TEMYİZ EDENİN İDDİALARI : Davacı tarafından, Yükseköğretim Kurulu Başkanlığının Yürütme Kurulu toplantısında alınan kararları uyarınca, mühendis unvanının alınarak Genel İdari Hizmetler Sınıfında çalışmaya başladığı, bu kararların alındığı tarihten itibaren, hem ileriye hem de geriye doğru yürütülmesinin hukuk güvenliği ilkesine ve kazanılmış hakların korunması ilkesine aykırı olduğu; üniversite mezuniyet diplomasındaki endüstri mühendisliği unvanı ve makine mühendisleri odası üyelik belgesi ile on yıl mühendis ve başmühendis unvanı ile çalıştığı; Yükseköğretim Kurulu Başkanlığı Yürütme Kurulunun davaya konu kararlarından önce yüksek lisans diplomalarındaki mühendis unvanı ile kamuda çalışan kişilerin mühendislere tanınan özlük haklarından yararlanması ve emekli olmasının objektif kriterlere aykırı olduğu, bu nedenle dava konusu işlemlerin iptalinin gerektiği ileri sürülmektedir.

■ **Görev**:
Temyiz iddialarını anlatan metinde "TEMYİZ EDENİN İDDİALARI" ifadesinden "gerektiği ileri sürülmektedir." ifadesine kadar olan bölümü, "hukuk güvenliği ilkesine" yerine "hukuki belirlilik ilkesine" koyarak yeniden yaz.

■ **Veri kayıtları**:
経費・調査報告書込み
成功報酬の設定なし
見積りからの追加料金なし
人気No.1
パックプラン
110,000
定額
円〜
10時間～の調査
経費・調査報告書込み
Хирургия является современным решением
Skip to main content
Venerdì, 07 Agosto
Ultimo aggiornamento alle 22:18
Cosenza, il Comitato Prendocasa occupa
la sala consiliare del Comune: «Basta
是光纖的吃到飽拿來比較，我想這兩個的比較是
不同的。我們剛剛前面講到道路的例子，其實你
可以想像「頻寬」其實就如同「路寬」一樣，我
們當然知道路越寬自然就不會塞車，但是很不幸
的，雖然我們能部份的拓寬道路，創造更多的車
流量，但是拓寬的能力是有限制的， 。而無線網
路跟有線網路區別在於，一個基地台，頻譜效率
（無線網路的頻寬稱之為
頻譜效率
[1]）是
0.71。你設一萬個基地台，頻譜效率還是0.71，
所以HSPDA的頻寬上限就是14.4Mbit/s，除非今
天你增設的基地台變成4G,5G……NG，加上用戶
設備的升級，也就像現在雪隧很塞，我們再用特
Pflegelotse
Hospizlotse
--
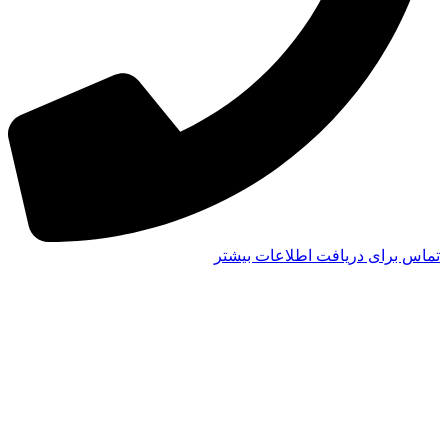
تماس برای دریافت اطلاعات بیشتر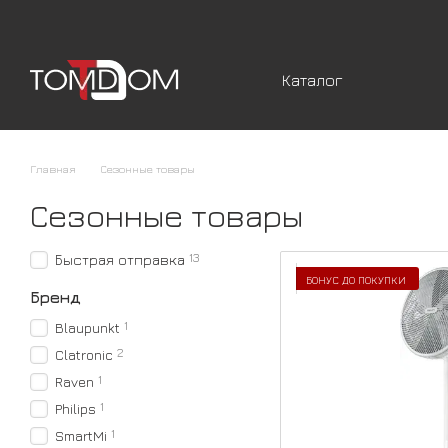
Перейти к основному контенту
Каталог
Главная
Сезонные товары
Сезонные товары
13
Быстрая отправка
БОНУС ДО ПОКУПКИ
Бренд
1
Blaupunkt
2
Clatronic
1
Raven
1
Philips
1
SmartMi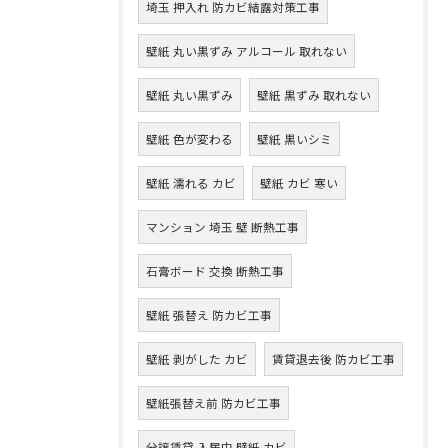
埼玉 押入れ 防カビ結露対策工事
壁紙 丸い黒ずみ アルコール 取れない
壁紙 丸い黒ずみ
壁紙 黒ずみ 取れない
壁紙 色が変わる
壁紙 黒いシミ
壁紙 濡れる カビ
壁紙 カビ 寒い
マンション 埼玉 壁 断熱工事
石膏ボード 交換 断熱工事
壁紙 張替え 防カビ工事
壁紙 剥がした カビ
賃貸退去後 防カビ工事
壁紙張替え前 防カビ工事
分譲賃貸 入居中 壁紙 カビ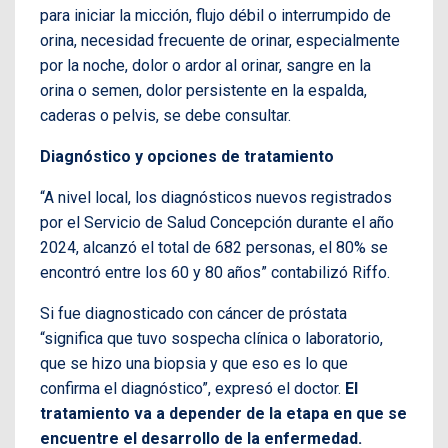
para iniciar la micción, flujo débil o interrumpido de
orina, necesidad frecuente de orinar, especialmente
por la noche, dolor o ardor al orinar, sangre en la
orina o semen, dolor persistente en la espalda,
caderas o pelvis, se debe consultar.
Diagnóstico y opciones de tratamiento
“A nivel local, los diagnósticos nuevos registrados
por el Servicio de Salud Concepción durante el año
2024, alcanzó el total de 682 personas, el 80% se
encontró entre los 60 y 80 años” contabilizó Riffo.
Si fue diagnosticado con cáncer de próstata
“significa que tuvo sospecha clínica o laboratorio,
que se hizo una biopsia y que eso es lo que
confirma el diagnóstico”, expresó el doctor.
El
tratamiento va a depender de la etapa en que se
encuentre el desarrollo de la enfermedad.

■ **Göreve yanıt**:
TEMYİZ EDENİN İDDİALARI : Davacı tarafından, Yükseköğretim Kurulu Başkanlığının Yürütme Kurulu toplantısında alınan kararları uyarınca, mühendis unvanının alınarak Genel İdari Hizmetler Sınıfında çalışmaya başladığı, bu kararların alındığı tarihten itibaren, hem ileriye hem de geriye doğru yürütülmesinin hukuki belirlilik ilkesine ve kazanılmış hakların korunması ilkesine aykırı olduğu; üniversite mezuniyet diplomasındaki endüstri mühendisliği unvanı ve makine mühendisleri odası üyelik belgesi ile on yıl mühendis ve başmühendis unvanı ile çalıştığı; Yükseköğretim Kurulu Başkanlığı Yürütme Kurulunun davaya konu kararlarından önce yüksek lisans diplomalarındaki mühendis unvanı ile kamuda çalışan kişilerin mühendislere tanınan özlük haklarından yararlanması ve emekli olmasının objektif kriterlere aykırı olduğu, bu nedenle dava konusu işlemlerin iptalinin gerektiği ileri sürülmektedir.